→ Problem requirements: Within the entries below, output exactly the lines between the line containing "27: (615, 187)" and the line containing "41: (44, 9)", inclusive, and omit any picture.

→ Task material:
+---+
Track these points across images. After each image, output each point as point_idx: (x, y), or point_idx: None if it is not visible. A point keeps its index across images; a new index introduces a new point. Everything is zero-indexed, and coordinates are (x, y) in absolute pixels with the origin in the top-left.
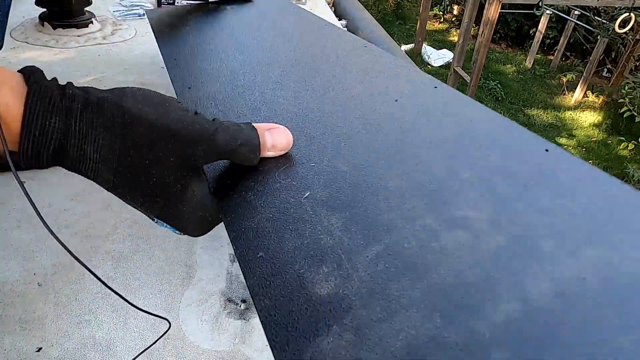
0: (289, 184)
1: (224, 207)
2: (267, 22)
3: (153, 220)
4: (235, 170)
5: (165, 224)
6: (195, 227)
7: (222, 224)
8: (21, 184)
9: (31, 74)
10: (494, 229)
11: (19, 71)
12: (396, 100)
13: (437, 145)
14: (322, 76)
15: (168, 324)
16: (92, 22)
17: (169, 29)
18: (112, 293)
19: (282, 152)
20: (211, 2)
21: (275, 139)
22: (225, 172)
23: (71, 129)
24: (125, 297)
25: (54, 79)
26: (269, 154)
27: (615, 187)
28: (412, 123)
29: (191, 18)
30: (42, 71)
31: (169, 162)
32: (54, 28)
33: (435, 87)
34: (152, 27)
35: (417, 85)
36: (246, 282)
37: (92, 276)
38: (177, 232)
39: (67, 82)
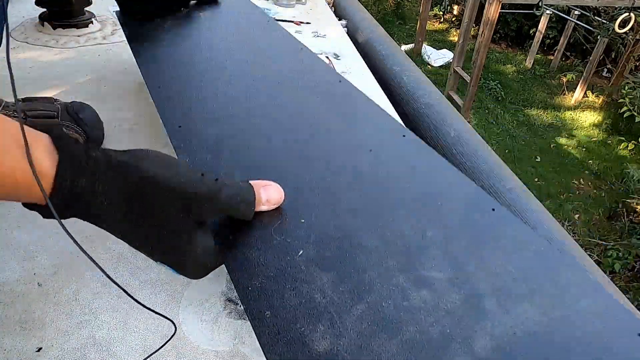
0: (284, 241)
1: (229, 265)
2: (245, 41)
3: (155, 261)
4: (236, 225)
5: (165, 265)
6: (195, 271)
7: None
8: (66, 230)
9: (59, 139)
10: (451, 288)
11: (43, 132)
12: (370, 150)
13: (406, 204)
14: (304, 121)
15: (174, 328)
16: (92, 22)
17: (146, 44)
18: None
19: (275, 206)
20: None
21: (269, 194)
22: (228, 228)
23: (96, 190)
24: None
25: (79, 142)
26: (263, 208)
27: (544, 247)
28: (384, 178)
29: (166, 30)
30: (67, 134)
31: (179, 217)
32: (54, 28)
33: (404, 136)
34: (129, 44)
35: (388, 134)
36: (258, 340)
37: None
38: (176, 272)
39: (89, 144)
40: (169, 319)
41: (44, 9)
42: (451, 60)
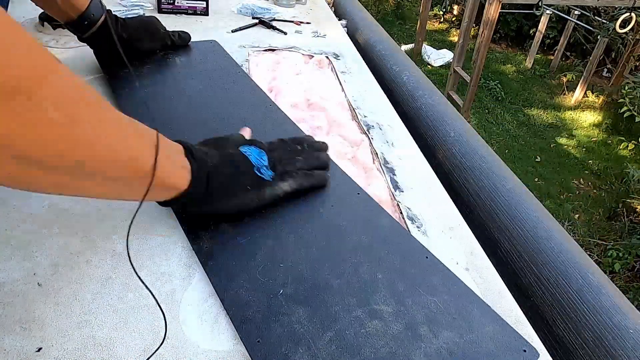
+---+
→ Answer box:
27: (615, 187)
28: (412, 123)
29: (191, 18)
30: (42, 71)
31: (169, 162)
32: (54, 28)
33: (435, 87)
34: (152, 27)
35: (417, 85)
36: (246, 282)
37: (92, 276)
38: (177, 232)
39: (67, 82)
0: (284, 241)
1: (229, 265)
2: (245, 41)
3: (155, 261)
4: (236, 225)
5: (165, 265)
6: (195, 271)
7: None
8: (66, 230)
9: (59, 139)
10: (451, 288)
11: (43, 132)
12: (370, 150)
13: (406, 204)
14: (304, 121)
15: (174, 328)
16: (92, 22)
17: (146, 44)
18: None
19: (275, 206)
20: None
21: (269, 194)
22: (228, 228)
23: (96, 190)
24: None
25: (79, 142)
26: (263, 208)
27: (544, 247)
28: (384, 178)
29: (166, 30)
30: (67, 134)
31: (179, 217)
32: (54, 28)
33: (404, 136)
34: (129, 44)
35: (388, 134)
36: (258, 340)
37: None
38: (176, 272)
39: (89, 144)
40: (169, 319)
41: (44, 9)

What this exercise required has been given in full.